# How to complete this task
Report every line below that has the string "enough" in it.

(Extracted page text data)

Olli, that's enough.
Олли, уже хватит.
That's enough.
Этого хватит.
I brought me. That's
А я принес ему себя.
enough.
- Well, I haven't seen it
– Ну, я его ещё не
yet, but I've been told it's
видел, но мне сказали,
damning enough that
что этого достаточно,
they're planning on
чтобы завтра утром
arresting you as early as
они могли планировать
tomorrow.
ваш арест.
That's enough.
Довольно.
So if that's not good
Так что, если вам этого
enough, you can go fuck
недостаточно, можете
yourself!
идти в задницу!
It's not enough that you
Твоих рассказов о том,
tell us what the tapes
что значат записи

# Exercise response
Olli, that's enough.
That's enough.
enough.
damning enough that
That's enough.
enough, you can go fuck
It's not enough that you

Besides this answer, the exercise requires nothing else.